▸ Kumpulan Tugas:
(A) Menurut teks tentang masalah keluarga, keluarga seperti apa yang disebut keluarga bahagia?
(B) Tolong tuliskan kembali bagian teks tentang masalah keluarga dari "Masalah dalam Keluarga" sampai "anak dan rumah.".

━━━━━ Teks Latihan ━━━━━

CAKRAWALA: PROBLEMATIK DALAM KELUARGA
Diringkas oleh: S. Setyawati
Benarkah
keluarga yang bahagia adalah keluarga yang bebas konflik/masalah?
Tidak! Dalam kehidupan ini, masalah akan selalu ada. Keluarga yang
bahagia ialah keluarga yang dapat mengelola setiap konflik yang muncul
dalam keluarga mereka. Keluarga yang dibentuk oleh dua pribadi yang
berbeda dan unik tentu memiliki perbedaan. Sebelum bertemu dan bersatu
dalam pernikahan, masing-masing pribadi telah mengembangkan selera,
kesukaan, kebiasaan, kesenangan, dan ketidaksenangan serta nilai-nilai
hidup yang dipegang. Jadi, tidak masuk akal jika kita berpikir bahwa
dalam keluarga segala sesuatu harus sama, dilakukan dengan cara dan
waktu yang sama.
Masalah dalam Keluarga
Masalah rumah
tangga sangat beragam, mulai dari yang dianggap sepele sampai dengan
yang berat dan besar. Beberapa faktor yang memicu munculnya masalah
keluarga antara lain berikut ini:
- Kehadiran anak pertama yang
membuat suami istri harus menata ulang ritme kehidupannya. Jika tidak
siap akan memicu konflik dan ketegangan hubungan antara keduanya.
- Sang suami harus bekerja dua belas jam sehari, sedangkan sang istri harus tinggal di rumah mengurus anak dan rumah.
- Sikap dan tindakan yang kurang berkenan terhadap keluarga dari pihak istri/suami.

━━━━━ Informasi ━━━━━

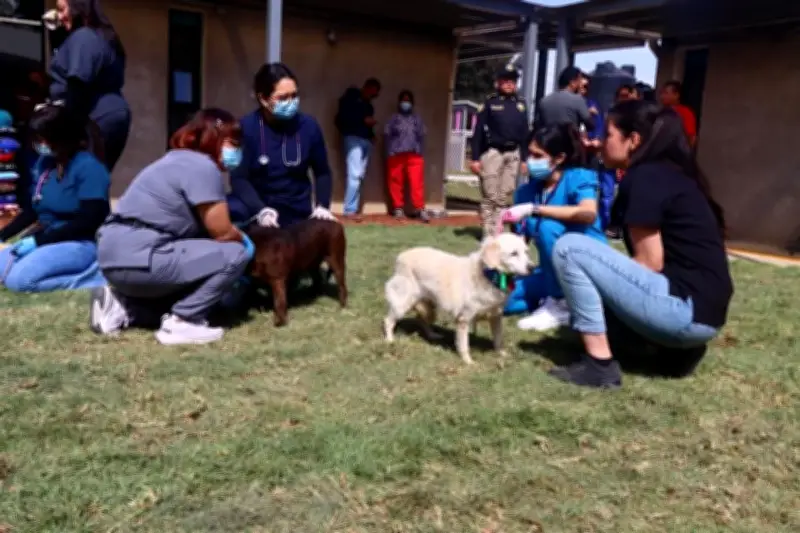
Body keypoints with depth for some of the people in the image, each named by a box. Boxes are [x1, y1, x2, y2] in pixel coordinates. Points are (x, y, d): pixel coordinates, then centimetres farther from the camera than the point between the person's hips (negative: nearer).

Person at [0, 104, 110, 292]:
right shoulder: (43, 163, 9)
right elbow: (32, 209, 16)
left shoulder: (88, 167, -14)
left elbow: (88, 222, -20)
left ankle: (97, 276, -16)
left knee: (18, 278, -24)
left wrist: (39, 240, -21)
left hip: (83, 243, -8)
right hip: (50, 239, 8)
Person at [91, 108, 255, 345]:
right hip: (138, 258, -10)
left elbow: (206, 228, 21)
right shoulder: (203, 167, -9)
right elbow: (222, 232, -9)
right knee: (234, 254, -7)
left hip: (114, 255, 10)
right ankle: (180, 322, -7)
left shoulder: (178, 159, 22)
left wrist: (237, 234, 11)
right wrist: (245, 241, 11)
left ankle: (123, 307, 15)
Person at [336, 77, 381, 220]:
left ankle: (353, 208, 2)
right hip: (353, 138, -7)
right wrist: (364, 120, -12)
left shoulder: (367, 103, 23)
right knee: (355, 174, -15)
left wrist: (371, 134, 6)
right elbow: (342, 117, -9)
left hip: (366, 140, 7)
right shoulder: (351, 97, 2)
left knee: (360, 176, 1)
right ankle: (350, 210, -14)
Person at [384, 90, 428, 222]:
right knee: (396, 182, 2)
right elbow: (387, 133, 4)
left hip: (414, 154, 0)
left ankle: (420, 209, -10)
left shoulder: (416, 118, 17)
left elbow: (421, 134, 8)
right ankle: (398, 208, 12)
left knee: (417, 182, -9)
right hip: (396, 154, 0)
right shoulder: (394, 118, 13)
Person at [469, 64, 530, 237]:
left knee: (504, 197, 6)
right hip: (493, 152, -4)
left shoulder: (521, 104, 12)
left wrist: (525, 158, 10)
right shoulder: (490, 102, 0)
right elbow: (478, 131, -4)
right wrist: (475, 158, -10)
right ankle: (488, 234, 2)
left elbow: (525, 132, 15)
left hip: (513, 154, 4)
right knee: (489, 196, -3)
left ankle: (496, 232, 12)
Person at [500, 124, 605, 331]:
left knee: (548, 226, -31)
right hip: (554, 270, 5)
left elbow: (589, 214, -36)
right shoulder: (526, 191, 2)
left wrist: (534, 209, -36)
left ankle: (561, 304, -15)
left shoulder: (578, 178, -14)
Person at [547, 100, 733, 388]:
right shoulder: (669, 174, 17)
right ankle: (672, 347, 16)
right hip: (698, 311, 10)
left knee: (569, 248, -12)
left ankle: (599, 364, -11)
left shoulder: (643, 178, -11)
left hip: (685, 308, -10)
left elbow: (650, 263, -13)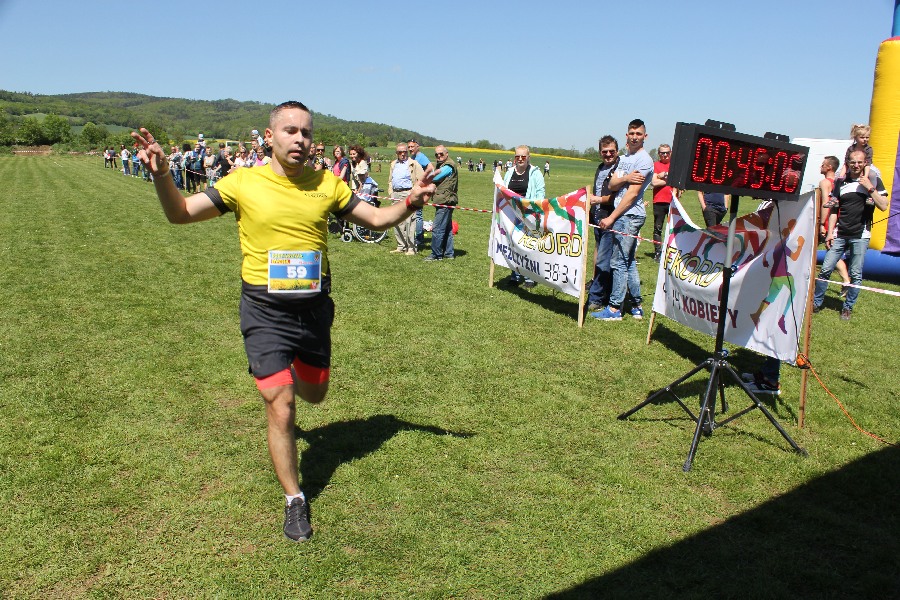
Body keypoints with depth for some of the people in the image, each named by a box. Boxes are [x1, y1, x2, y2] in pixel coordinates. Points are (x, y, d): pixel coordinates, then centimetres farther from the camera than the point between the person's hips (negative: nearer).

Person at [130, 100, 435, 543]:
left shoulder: (327, 184, -1)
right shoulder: (243, 182, -6)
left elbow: (376, 219, 6)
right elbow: (180, 213, -4)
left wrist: (410, 203, -12)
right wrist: (161, 174, -23)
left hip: (315, 306, 3)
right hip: (265, 311, -3)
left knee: (314, 393, 20)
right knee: (281, 408, -4)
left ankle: (279, 376, 57)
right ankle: (294, 501, 16)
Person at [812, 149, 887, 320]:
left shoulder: (874, 182, 3)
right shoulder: (840, 182, 8)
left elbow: (884, 206, -7)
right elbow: (834, 210, 10)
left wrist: (870, 188, -15)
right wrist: (830, 233, 3)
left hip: (860, 236, -2)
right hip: (839, 235, 2)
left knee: (856, 274, 0)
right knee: (825, 269, 0)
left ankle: (848, 308, 12)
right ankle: (816, 303, 11)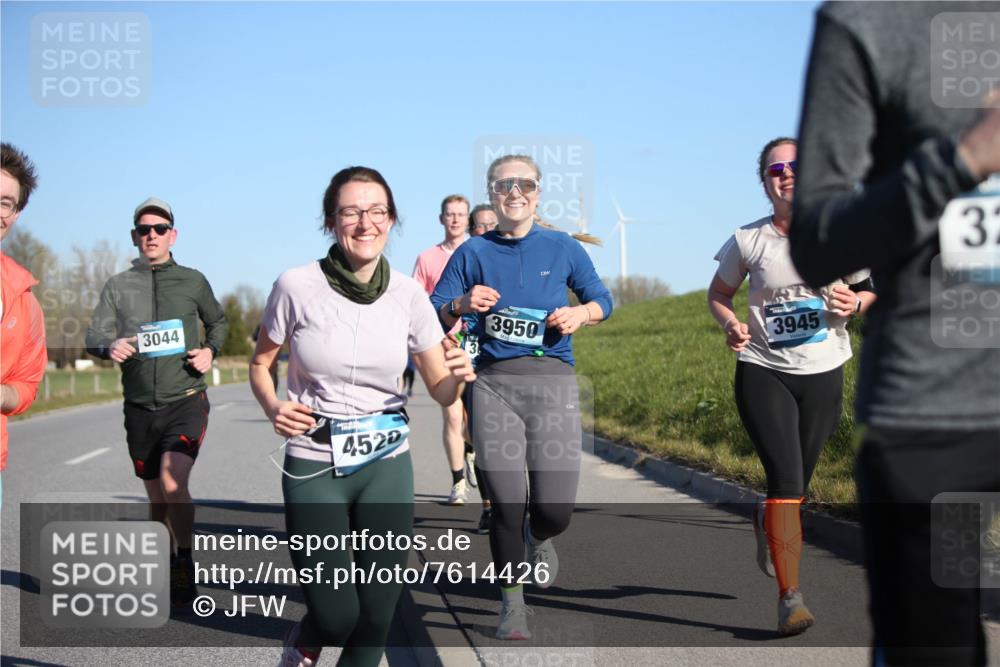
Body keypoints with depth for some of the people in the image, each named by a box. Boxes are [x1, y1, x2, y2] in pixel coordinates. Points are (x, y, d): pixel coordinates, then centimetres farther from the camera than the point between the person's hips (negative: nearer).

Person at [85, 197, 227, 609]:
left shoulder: (193, 281, 3)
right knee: (156, 496, 12)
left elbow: (217, 322, 19)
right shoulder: (118, 285, 4)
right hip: (140, 406, 3)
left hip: (186, 400, -2)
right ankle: (165, 567, 30)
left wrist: (210, 350, -2)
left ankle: (185, 564, -8)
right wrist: (110, 345, -25)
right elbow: (94, 336, -1)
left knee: (173, 482, -24)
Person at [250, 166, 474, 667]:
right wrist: (273, 409, -13)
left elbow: (440, 391, 4)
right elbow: (260, 364, 6)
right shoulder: (296, 286, -10)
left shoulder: (408, 294, -3)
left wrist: (458, 376, -19)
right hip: (313, 469, -2)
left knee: (375, 619, 4)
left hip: (386, 466, 2)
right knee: (336, 616, -4)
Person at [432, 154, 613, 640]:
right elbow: (433, 315, 4)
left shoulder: (562, 248, 8)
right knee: (506, 504, -2)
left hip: (553, 381, 0)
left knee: (555, 509, -7)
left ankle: (539, 538, 32)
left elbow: (602, 299, 16)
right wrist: (461, 304, -17)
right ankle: (512, 602, 18)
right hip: (494, 384, 0)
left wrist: (580, 314, -5)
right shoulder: (473, 253, 6)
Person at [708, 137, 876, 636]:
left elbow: (874, 290, 11)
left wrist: (855, 303, -12)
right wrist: (731, 324, -10)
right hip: (763, 371, -2)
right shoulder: (749, 241, -3)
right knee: (786, 479, -14)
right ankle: (789, 597, -7)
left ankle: (767, 521, 49)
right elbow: (718, 295, 11)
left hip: (823, 374, 2)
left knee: (798, 483, 12)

━━━━━

▸ Jawaban Tugas:
(A) Keluarga yang dapat mengelola setiap konflik yang muncul dalam keluarga mereka.

(B)
Masalah dalam Keluarga
Masalah rumah
tangga sangat beragam, mulai dari yang dianggap sepele sampai dengan
yang berat dan besar. Beberapa faktor yang memicu munculnya masalah
keluarga antara lain berikut ini:
- Kehadiran anak pertama yang
membuat suami istri harus menata ulang ritme kehidupannya. Jika tidak
siap akan memicu konflik dan ketegangan hubungan antara keduanya.
- Sang suami harus bekerja dua belas jam sehari, sedangkan sang istri harus tinggal di rumah mengurus anak dan rumah.